Ensuite, une fois que le changement se produit, il déclenchera une chaîne d’effets qui pourront se transmettre dans plusieurs composantes (et dimensions) du système alimentaire, un peu comme quand une goutte tombe sur une étendue d’eau, elle déclenche une onde qui va se propager dans l’eau. Il s’agira alors d’analyser et de mesurer ces effets. Certains seront bénéfiques par rapport à un résultat désiré, tandis que d’autres seront néfastes, ce qui signifie également que le résultat désiré (ou la direction du changement désiré) devrait être défini au préalable. De même, certains effets peuvent être attendus, alors que d’autres pourraient être inattendus, et des efforts devraient être consenti pour essayer de les identifier à l’avance.
La dimension politique fait référence au fait que la conversion ne se fera pas automatiquement mais nécessitera d’être soutenue par un ensemble de mesures de politique économique faisant la promotion de l’agriculture biologique.

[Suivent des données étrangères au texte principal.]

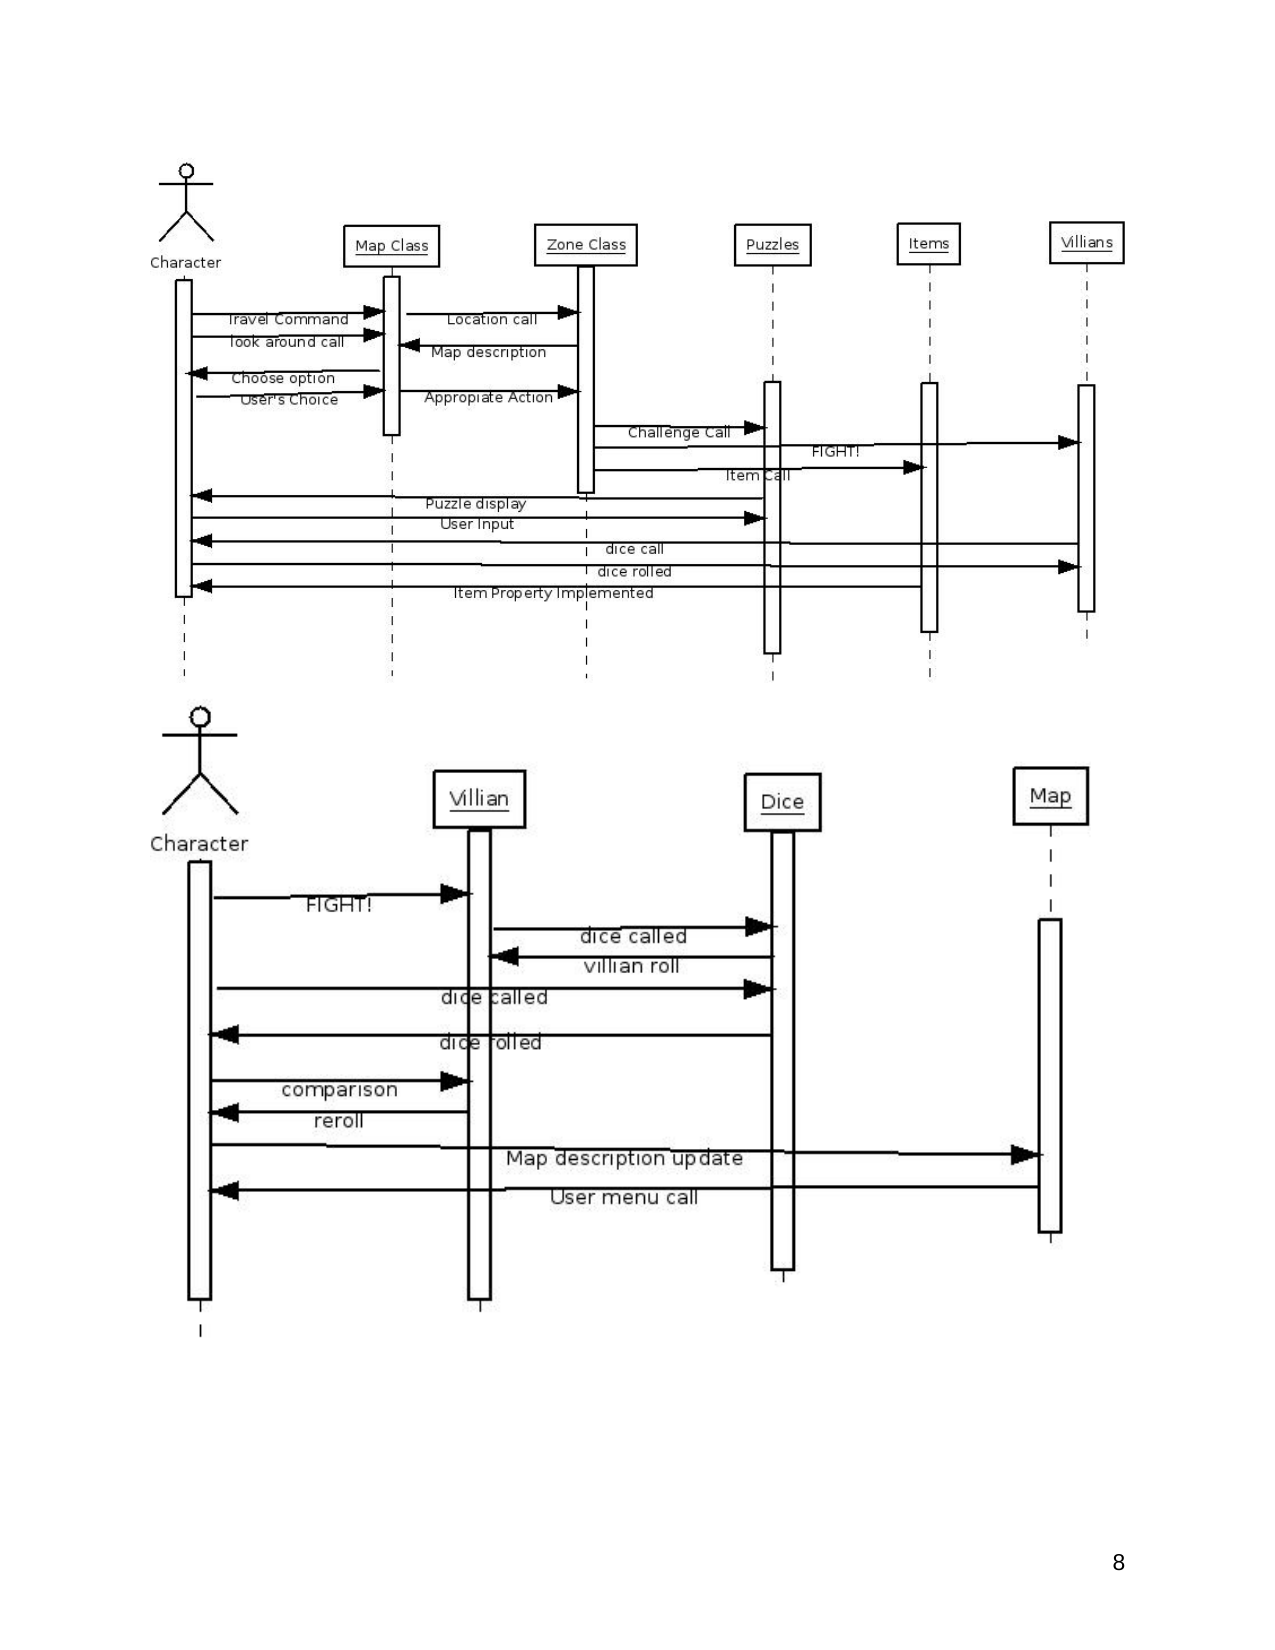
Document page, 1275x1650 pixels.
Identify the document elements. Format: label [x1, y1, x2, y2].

picture [150, 687, 1091, 1345]
picture [150, 150, 1125, 684]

La dimension temps signifie, entre autres, que la conversion ne se fait pas du jour au lendemain, que cela prend du temps et que pendant ce temps, les technologies évolueront du fait d’une recrudescence de recherche sur l’agriculture biologique - encouragée par un environnement politique favorable. Cette recrudescence de la recherche aura certainement pour objectif d’augmenter la productivité de l’agriculture biologique et la conception de nouvelles manières de gérer la fertilité du sol, faisant en sorte que l’utilisation de cultures fourragères bloquant une partie des terres agricoles ne sera plus qu’une parmi d’autres options.

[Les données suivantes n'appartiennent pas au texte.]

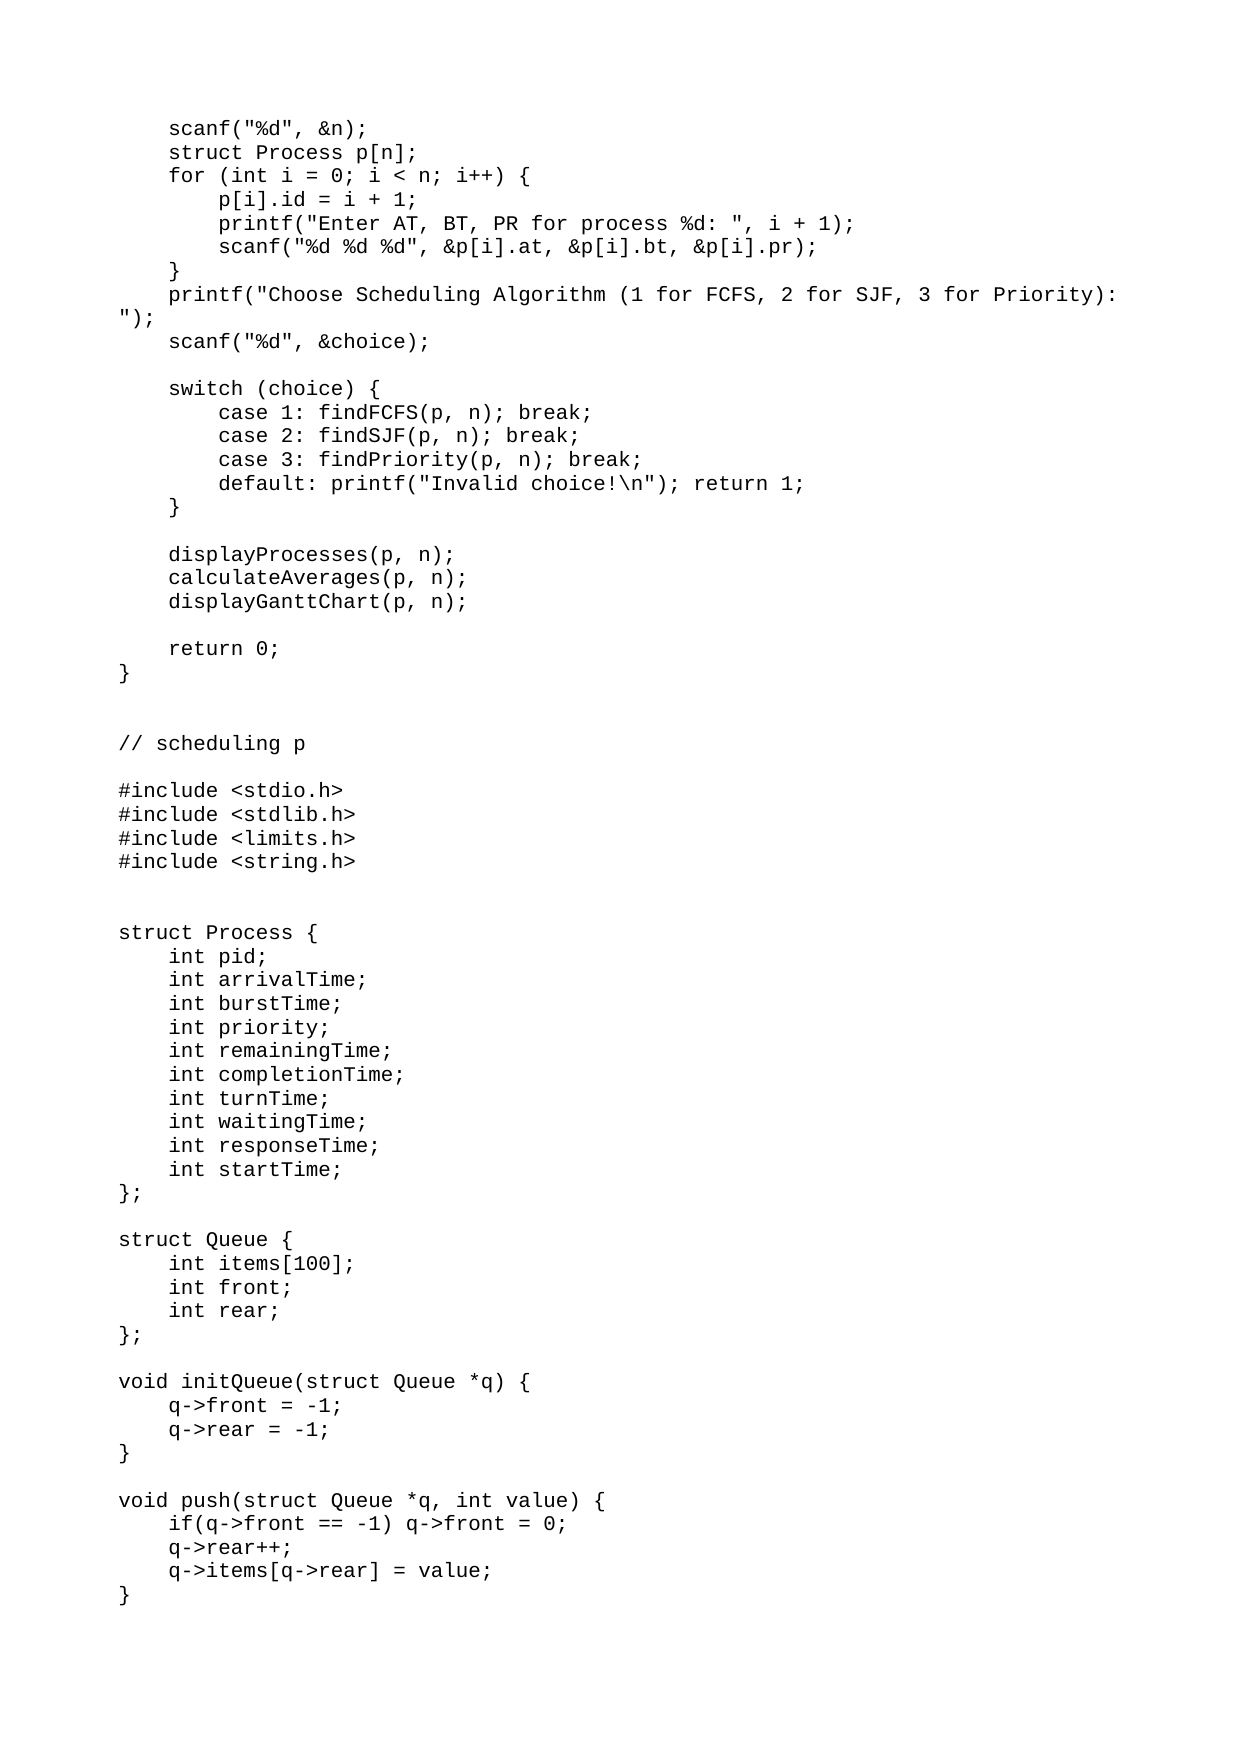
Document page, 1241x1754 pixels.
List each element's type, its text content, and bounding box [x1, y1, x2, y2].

La dimension socio-économique signifie qu’avec le temps la consommation évoluera dans la mesure où, pendant que la conversion s’opère, les prix relatifs de la nourriture évolueront, de même que le niveau de sensibilisation des consommateurs qui seront influencés par des campagnes de communication, ce qui ne manquera pas d’entraîner une évolution du régime alimentaire. Et si le régime alimentaire change, cela influence en retour ce qui est cultivé, ce qui veut dire que la composition des cultures et le niveau de production animale changeront également [lire en anglais] - il est désolant de constater que les auteurs écartent la possibilité d’une réduction de la production animale en estimant que « les tendances mondiales vont vers une augmentation de la consommation totale et par habitant de viande », comme si les tendances passées étaient immuables, alors qu’on observe d’ores et déjà une réduction de la consommation de viande dans plusieurs pays (riches). En outre, avec des politiques adaptées, le gaspillage alimentaire peut être réduit avec le temps, ce qui changera de façon considérable les quantités et la composition de l’alimentation requise.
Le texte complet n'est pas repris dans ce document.